Budgets on its films will be reduced to $120 million, starting with “Trolls,” out in 2016.

Its northern California studio, PDI/DreamWorks, also will be shuttered, with staff there offered the chance to move to DWA’s headquarters in Glendale, Calif. PDI/DreamWorks, which had operated as a visual effects studio under the Pacific Data Images name before DWA acquired it in 2000 to produce animated films, was behind the three “Shrek” films, “Madagascar: Escape 2 Africa,” and its third installment, “Mr. Peabody & Sherman” and “Penguins of Madagascar.”

PDI/DreamWorks did work on the “How to Train Your Dragon” franchise but was not the lead animation studio on the films, whose work was mostly done at DWA’s Glendale campus.

DWA also said “Captain Underpants” will be produced outside of the studio’s pipeline “at a significantly lower cost” with a 2017 release. The company’s only 2015 release is “Home,” which will open domestically on March 27.

The layoffs at DreamWorks Animation are the first to take place under the new leadership of Bonnie Arnold and Mireille Soria as co-presidents of the studio’s feature division.

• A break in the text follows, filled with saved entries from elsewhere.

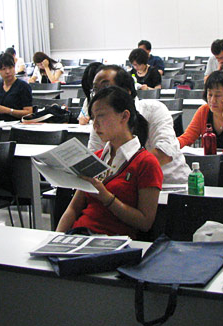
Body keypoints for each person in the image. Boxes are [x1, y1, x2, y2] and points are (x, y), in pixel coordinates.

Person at [56, 86, 163, 238]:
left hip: (112, 241)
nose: (95, 125)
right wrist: (56, 238)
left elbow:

Arnold and Soria were tapped co-presidents on Jan. 4. The two had been taking a close look at the types of films with which the studio will move forward, reducing production budgets and other overhead at the company.

DWA took an $87 million loss on “Rise of the Guardians,” a $13.5 million hit on “Turbo” and a $57 million writedown on “Mr. Peabody & Sherman.”

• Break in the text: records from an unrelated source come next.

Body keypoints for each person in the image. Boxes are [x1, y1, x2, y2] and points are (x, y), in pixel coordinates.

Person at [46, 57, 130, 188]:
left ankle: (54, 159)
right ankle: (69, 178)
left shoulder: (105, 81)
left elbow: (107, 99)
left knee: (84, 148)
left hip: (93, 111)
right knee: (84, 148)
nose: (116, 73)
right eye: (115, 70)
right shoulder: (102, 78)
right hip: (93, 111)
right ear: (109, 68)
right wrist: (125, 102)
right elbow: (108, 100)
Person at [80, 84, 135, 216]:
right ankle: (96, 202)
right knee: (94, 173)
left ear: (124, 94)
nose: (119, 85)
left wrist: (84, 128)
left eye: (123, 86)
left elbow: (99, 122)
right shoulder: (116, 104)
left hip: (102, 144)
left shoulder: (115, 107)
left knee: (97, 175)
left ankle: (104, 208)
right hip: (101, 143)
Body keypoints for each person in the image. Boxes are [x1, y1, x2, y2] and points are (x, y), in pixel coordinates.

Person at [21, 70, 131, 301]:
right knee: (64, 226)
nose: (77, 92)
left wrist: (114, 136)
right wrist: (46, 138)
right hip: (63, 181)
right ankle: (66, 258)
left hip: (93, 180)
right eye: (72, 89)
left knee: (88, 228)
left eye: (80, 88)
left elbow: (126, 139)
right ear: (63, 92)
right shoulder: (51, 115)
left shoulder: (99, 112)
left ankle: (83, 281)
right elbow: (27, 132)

“Three of our last four films have not delivered in terms of audience turnout or financial performance,” Katzenberg told analysts in April 2014, before “The Penguins of Madagascar” also underperformed in the latter part of the year, with nearly $271 million worldwide, $78 million coming from domestic theaters.

Both “Kung Fu Panda 3″ and “B.O.O.: Bureau of Otherworldly Operations” were moved out of 2015, with the latter not yet landing on a new release date.

DWA employs around 2,200. The last major staff cut came in 2013, when DWA pulled the plug on “Me and My Shadow” and shifted release dates for its films, moving “Mr. Peabody & Sherman” to 2014, resulting in more than 350 pinkslips.

The studio enjoyed a now-brief morale boost when “How to Train Your Dragon 2″ was nominated for an Oscar in the best animation picture race, just after winning the Golden Globe in the same category.

DWA made the announcement of the re-org after the stock market closed. Wall Street reacted fairly to the news, with the company’s stock rising more than 3% in after-hours trading.